- EXERCISE INSTRUCTIONS -
In the text on Andronovo sample comparisons, which four groups are closest to the Andronovo samples?

- STUDY TEXT -
- - - - -

The general comparison of all these estimates shows that the differences are highly significant: according to ANOVA, F = 19.6, d.f. = 9; 110, p < 0.001; according to the nonparametric Friedman test, χ 2 = 53.8, d.f. = 9, p < 0.001. The pairwise comparison of mean distances using the parametric Tukey test shows that the Babino sample is significantly further from those of Andronovo than the remaining ones, whereas Balanovo is further from Andronovo than any of the six samples of the right flank, beginning from Petrovka. The Wilcoxon nonparametric test is more informative, showing that differences between all the groups, except the last four, are significant. Precisely these four groups, therefore—Catacomb from Northern Caucasus, Poltavka, Sintashta, and Abashevo-Sintashta—are closest to Andronovo samples.
The role of the southern component . In this case, there is no need to construct any graphs—it suffices to simply compare each of the 12 Andronovo samples with each of the 39 southern ones (see above). How many Southern Caucasian, Southwestern Central Asian, and Near Eastern groups, then, are close to those associated with the Andronovo culture ( D2 c < 1)?
Fedorovka tradition, Central, Northern, and Eastern Kazakhstan – none;
same, Baraba forest-steppe – Dashti-Kazy (Tajikistan, Upper Zarafshon) (Khodjayov, 2004);
same, Rudny Altai – Dashti-Kazy;
Fig. 3. Average distances ( D2 с ) between 10 Middle and transitional to Late Bronze Age samples and 12 Andronovo groups with 95 % confidence intervals.
same, Barnaul stretch of the Ob, Firsovo XIV – none; same, Barnaul-Novosibirsk stretch of the Ob – none; same, Chumysh – none;
same, Tomsk stretch of the Ob, Yelovka II – none;
same, Kuznetsk Basin – Dashti-Kazy;
same, Minusinsk Basin – none;
Alakul-Kozhumberdy tradition, Southern Urals, and Western Kazakhstan – none;
Alakul tradition, Central, Northern, and Eastern Kazakhstan – none;
same, Omsk stretch of the Irtysh, Yermak IV – Dashti-Kazy.
We will return to the late sample from Dashti-Kazy in the Discussion. The Yelunino group is far from all Andronovo groups and doesn’t display a single southern parallel. The Samus sample is close to only one Andronovo group—that from Rudny Altai, and likewise shows no southern affinities. By contrast, Firsovo XIV, Rudny Altai, and Alakul-Kozhumberdy are in the very midst of Catacomb groups (see Fig. 2), being also close to a number of Yamnaya and Srubnaya ones. The first reveals five very close Yamnaya and Catacomb parallels; the second, seven; and the third, whose purportedly southern ties were the subject of prolonged and heated debates (for a review, see (Kozintsev, 2017)), likewise seven.
The aboriginal Siberian component . Let us return to Fig. 1. As noted above, four Andronovo samples exhibit a marked eastern shift. They are arranged in a gradient along the first canonical vector, the eastern traits increasing in the following order: Fedorovka from the Kuznetsk Basin (No. 8) → Alakul from Yermak IV in the Omsk stretch of the Irtysh (No. 12) → Fedorovka from the Baraba forest-steppe (No. 2) → Fedorovka from Yelovka II in the Tomsk stretch of the Ob (No. 7). Whereas the Kuznetsk sample is not far from, say, the Catacomb group of Stavropol (No. 18), Yelovka is rather close to the morphologically “easternmost” groups such as Andronovo from Cherno-Ozerye (No. 58), and Late Krotovo from Sopka 2/5 (No. 57). Halfway between the Fedorovka-type Andronovans of the Baraba forest-steppe and Yelovka II, along the first canonical vector, is the Karakol sample (No. 46). The further accretion of eastern traits terminates abruptly, and the pattern acquires an entirely different meaning, mirrored by the second canonical vector. Here, the Andronovans of Baraba and Tomsk are intermediate between the Okunev people (whom T.A. Chikisheva attributes to

the Southern Eurasian Formation) and the autochthonous Neolithic and Bronze Age populations of Baraba, which, in her view, exemplify the Northern Eurasian Formation; close to which are the Chemurchek people of Mongolia (No. 50).

- - - - -

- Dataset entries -
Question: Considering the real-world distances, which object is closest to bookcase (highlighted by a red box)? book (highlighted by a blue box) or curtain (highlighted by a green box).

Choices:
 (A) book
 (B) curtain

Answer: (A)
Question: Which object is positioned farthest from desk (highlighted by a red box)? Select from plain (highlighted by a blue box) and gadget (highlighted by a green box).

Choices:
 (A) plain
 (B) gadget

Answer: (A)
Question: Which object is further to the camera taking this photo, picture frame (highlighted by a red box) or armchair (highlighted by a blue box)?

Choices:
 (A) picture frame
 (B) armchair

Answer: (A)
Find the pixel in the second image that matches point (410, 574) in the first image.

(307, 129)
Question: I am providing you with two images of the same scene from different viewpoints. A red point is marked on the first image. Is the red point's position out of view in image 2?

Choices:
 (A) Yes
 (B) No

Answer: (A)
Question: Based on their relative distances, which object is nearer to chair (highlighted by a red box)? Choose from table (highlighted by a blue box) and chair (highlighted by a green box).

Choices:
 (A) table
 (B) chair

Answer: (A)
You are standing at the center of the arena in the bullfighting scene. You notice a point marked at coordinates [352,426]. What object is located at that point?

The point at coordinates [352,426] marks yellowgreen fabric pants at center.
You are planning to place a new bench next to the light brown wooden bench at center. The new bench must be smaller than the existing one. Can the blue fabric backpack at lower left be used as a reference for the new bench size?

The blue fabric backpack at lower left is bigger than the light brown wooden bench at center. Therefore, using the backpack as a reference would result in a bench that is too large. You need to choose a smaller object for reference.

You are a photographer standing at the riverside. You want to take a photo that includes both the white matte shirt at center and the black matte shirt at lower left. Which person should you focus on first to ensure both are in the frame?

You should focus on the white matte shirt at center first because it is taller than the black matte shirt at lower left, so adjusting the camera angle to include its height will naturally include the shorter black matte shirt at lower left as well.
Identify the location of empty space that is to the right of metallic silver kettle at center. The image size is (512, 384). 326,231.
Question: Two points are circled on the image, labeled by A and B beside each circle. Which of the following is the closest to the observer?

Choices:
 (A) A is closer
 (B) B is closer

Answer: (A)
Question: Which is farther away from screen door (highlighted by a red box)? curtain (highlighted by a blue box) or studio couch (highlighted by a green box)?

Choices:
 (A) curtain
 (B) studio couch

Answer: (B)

- - - - -

- SOLVED PROBLEM -
Catacomb from Northern Caucasus, Poltavka, Sintashta, and Abashevo-Sintashta.